2/11/2017

Confirmation holism and justification of individual claims

How do epistemological(/confirmation) holists think about the justification of the individual claims that compose the relevant ‘whole’?

Epistemological holism or confirmation holism, I take it, holds that sentences cannot be justified or disconfirmed in isolation. In other words, we can only fundamentally justify or disconfirm sufficiently large conjunctions of individual claims. What counts as ‘sufficient’ depends on how big a chunk of theory you think is needed to be justifiable: some holists allow big sets of beliefs to be confirmed/justified even if they are proper subsets of your total belief-set. (I will use 'individual claim' to mean a claim that is 'too small' i.e. 'too isolated' to admit of confirmation, according to the holist.)

I’m guessing confirmation holists also think that the individual claims that make up a justified whole are themselves justified. (If holists didn’t think that, then it seems like any individual claim a holist made would be unjustified, by the holist’s own lights, unless they uttered it in conjunction with a sufficiently large set of other utterances.) The individual claims are justified, presumably, by being part of a sufficiently large conjunction of claims that are fundamentally/ basically justified. Individual claims, if justified, can only be derivatively justified.

Presumably, if one believes that ‘A1 & A2 & … & An’ (call this sentence AA) is justified, then that person has (or: thinks they should have) a rational degree of belief in AA over 0.5.

But now I have questions:

(1) How does a holist get from the degree of belief she has in AA, to the degree of belief she has in a particular conjunct? There are many, many ways consistent with the probability calculus to assign probabilities to each of the Ai’s to get any particular rational degree of belief (except 1).

(2) We might try to solve that ‘underdetermination’ problem in (1) by specifying that every conjunct is assigned the same degree of belief. This seems prima facie odd to me, since presumably some conjuncts are more plausible than others, but I don’t see how the holist could justify having different levels of rational belief in each conjunct, since each conjunct gets its justification only through the whole. (Perhaps the partial holist can tell a story to be told about claims participating in multiple sufficiently large conjunctions that are each justified?)

(3) Various ways of intuitively assigning degrees of belief to the individual conjuncts seem to run into problems:

(i) The holist might say: if I have degree of belief k in AA, then I will have degree of belief k in each conjunct. Problem: that violates the axioms of the probability calculus (unless k=1).


(ii) Alternatively, if the holist wants to obey the axioms of the probability calculus, then the rational degree of belief she will need to have in each conjunct must be VERY high. For example, if the degree of belief in AA is over 0.5, and each conjunct is assigned the same value (per (2)), and there are 100 individual conjuncts, then one’s degree of belief in each conjunct must be over 0.993. And that seems really high to me.
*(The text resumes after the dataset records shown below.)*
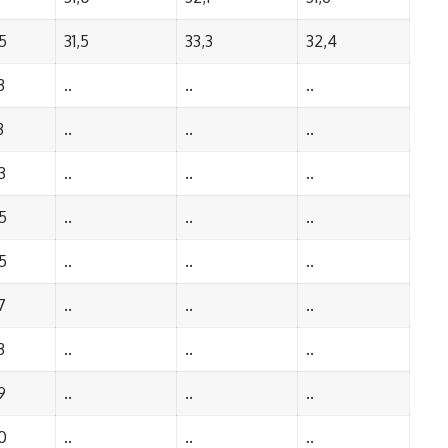
5
31,5
33,3
32,4
3
..
..
..
3
..
..
..
3
..
..
..
5
..
..
..
5
..
..
..
7
..
..
..
3
..
..
..
9
..
..
..
0
..
..
..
(iii) One alternative to that would be to say that each conjunct of a large conjunction has to be over 0.5. But then you would have to say that the big 100-conjunct conjunction is justified when your rational degree of belief in it is anything above 7.9x10-31. And that doesn’t sound like a justified sentence.


Two final remarks: First, it seems like someone must have thought of this before, at least in rough outline. But my 10 minutes of googling didn’t turn up anything. So if you have pointers to the literature, please send them along. Second, for what it's worth, this occurred to me while thinking about the preface paradox: if you think justification only fundamentally accrues to large conjunctions and not individual conjuncts, then it seems like you couldn’t run (something like) the preface paradox, since you couldn't have a high rational degree of belief in (an analogue of) the claim ‘At least one of the sentences in this book is wrong.’